Because this assertion is contrary to the appearance, however, it may seem not to merit credence unless it is demonstrated, and since it cannot be demonstrated except by illustrations that a person
can perceive with his physical power of sensation, therefore we will demonstrate it by recourse to such. A person has five outward senses, which we call touch, taste, smell, hearing and sight. The
subject of which the sense of touch is predicated is the skin that envelops a person. The very substance and form of the skin cause it to feel whatever is brought into contact with it. The sensation
of touch does not exist in those things which are brought into contact with it, but it exists in the substance and form of the skin, which are the subject of which it is predicated. The sensation is simply
the affecting of it by the things brought into contact with it. The case is the same with taste. This sensation is simply the affecting of the substance and form which constitute the tongue. The
tongue is the subject of which it is predicated. It is the same with the sense of smell. People know that an odor affects the nostrils and is sensed in the nostrils, and that it is an affecting of
them by odorous emanations coming into contact with them. So, too, with hearing. It seems as though the hearing of a thing exists in the place where the sound originates; but the hearing is in the
ear, and is an affecting of its substance and form. The hearing of things at a distance by the ear is only an appearance. [2] It is the same with sight. When a person sees objects at a distance, it
seems as though the sight exists there, but in fact it is in the eye, which is the subject of which it is predicated, and the sight is similarly the affecting of it. Distance is only a conclusion of
the judgment regarding the intervening space based on the objects that lie in between, or on the dwindling and consequent fading of the object seen, the image of which is produced within the eye in accordance
with its angle of incidence. It is apparent from this that sight does not go out from the eye to the object, but that an image of the object enters the eye and affects its substance and form.

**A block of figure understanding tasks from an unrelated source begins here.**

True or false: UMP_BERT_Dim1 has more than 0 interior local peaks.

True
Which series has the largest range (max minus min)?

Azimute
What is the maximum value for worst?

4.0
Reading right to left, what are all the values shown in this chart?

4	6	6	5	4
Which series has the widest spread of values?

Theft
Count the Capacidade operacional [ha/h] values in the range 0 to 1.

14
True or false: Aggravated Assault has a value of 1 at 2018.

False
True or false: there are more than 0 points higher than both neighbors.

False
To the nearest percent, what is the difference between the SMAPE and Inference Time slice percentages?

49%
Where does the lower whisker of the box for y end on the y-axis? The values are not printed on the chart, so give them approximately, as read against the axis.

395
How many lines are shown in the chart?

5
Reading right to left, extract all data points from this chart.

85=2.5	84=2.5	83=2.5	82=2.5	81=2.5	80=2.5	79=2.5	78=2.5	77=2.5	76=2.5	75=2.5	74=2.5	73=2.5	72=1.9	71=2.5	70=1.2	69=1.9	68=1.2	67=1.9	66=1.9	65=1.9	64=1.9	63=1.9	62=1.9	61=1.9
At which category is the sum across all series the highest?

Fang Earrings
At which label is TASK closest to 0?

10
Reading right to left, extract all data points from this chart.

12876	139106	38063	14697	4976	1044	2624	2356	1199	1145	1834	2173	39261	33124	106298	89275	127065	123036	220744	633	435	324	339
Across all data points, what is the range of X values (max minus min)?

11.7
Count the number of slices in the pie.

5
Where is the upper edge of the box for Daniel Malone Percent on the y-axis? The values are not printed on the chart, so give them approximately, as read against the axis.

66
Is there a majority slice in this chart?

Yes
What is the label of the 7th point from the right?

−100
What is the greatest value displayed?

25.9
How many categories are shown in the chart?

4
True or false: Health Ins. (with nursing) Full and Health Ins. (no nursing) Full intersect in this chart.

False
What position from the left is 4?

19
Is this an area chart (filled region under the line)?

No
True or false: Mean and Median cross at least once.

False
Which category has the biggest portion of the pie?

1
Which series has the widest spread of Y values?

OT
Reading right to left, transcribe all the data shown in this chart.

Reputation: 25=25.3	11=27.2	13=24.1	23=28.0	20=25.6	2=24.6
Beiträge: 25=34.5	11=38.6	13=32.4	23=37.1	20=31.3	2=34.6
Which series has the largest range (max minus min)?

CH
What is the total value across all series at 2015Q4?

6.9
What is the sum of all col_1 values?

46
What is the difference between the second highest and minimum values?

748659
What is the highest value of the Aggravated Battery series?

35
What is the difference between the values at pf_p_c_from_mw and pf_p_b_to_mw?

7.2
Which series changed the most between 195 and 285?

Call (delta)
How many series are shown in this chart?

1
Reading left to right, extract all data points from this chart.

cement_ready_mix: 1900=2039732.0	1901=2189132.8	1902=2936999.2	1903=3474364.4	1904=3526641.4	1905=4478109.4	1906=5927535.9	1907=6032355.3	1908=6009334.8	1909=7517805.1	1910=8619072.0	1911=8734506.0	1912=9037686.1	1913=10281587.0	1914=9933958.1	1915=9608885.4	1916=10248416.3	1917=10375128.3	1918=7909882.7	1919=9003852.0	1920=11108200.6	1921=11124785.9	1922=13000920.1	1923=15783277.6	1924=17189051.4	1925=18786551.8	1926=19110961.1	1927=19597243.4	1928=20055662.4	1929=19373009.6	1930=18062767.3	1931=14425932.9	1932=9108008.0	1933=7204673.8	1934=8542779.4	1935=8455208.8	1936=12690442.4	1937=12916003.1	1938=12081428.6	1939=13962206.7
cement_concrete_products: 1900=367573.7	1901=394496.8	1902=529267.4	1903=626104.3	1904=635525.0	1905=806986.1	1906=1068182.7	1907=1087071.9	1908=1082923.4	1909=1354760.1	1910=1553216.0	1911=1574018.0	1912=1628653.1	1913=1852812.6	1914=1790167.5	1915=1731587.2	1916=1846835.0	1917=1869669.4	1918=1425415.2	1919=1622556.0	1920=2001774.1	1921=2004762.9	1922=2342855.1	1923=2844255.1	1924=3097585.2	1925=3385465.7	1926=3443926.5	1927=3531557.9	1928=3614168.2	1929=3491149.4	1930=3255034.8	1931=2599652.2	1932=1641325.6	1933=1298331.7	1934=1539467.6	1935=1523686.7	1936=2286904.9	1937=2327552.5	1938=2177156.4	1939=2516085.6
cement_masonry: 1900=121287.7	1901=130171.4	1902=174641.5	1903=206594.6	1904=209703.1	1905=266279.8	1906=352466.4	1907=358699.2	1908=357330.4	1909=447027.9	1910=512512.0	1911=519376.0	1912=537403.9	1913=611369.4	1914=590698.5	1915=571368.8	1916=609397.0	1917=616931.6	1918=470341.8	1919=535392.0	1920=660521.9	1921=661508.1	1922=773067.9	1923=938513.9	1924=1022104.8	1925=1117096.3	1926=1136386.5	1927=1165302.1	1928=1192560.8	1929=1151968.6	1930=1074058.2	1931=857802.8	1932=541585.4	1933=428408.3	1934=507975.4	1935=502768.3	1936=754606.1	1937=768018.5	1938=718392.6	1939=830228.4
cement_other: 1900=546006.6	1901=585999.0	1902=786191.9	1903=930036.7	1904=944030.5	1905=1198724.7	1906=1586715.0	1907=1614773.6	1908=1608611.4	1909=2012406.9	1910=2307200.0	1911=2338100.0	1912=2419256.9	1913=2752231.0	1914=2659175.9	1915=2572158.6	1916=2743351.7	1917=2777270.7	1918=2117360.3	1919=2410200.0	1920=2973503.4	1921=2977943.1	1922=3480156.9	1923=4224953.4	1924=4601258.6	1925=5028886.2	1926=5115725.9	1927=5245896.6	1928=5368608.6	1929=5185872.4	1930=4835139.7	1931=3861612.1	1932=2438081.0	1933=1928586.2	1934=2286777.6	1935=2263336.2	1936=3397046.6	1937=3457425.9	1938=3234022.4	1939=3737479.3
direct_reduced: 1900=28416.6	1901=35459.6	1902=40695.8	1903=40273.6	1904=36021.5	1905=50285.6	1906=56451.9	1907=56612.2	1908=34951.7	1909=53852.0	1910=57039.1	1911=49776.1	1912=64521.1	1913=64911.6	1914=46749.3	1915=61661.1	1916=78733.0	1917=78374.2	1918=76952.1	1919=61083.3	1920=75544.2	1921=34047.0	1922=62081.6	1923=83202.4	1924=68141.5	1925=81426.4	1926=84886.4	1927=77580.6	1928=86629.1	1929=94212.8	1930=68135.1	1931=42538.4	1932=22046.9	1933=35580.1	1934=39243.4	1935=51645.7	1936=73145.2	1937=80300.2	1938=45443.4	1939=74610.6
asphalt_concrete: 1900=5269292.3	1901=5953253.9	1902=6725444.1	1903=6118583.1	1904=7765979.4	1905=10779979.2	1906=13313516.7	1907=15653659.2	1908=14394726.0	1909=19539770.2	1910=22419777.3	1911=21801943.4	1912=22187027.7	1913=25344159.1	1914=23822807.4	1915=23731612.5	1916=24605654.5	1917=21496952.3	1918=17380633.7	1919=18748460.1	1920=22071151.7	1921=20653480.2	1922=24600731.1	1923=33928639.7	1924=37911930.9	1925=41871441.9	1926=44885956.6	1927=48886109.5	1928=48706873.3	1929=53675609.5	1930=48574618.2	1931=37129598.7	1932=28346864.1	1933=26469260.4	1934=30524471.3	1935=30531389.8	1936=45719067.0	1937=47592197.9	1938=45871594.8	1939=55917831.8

For the case is the same with sight as it is with hearing. Hearing does not go out from the ear to capture sound, but sound enters the ear and affects it. [3] From these illustrations it can be seen
that the affecting of the substance and form which produces a sensation is not something separate from the subject of which it is predicated, but simply causes a change of state in it, the subject
remaining still the subject it was before and that it continues to be thereafter. It follows as a consequence that sight, hearing, smell, taste and touch are not some aerial emanation flowing out from
their organs, but that they are the organs regarded in terms of their substance and form, the affecting of which produces sensation.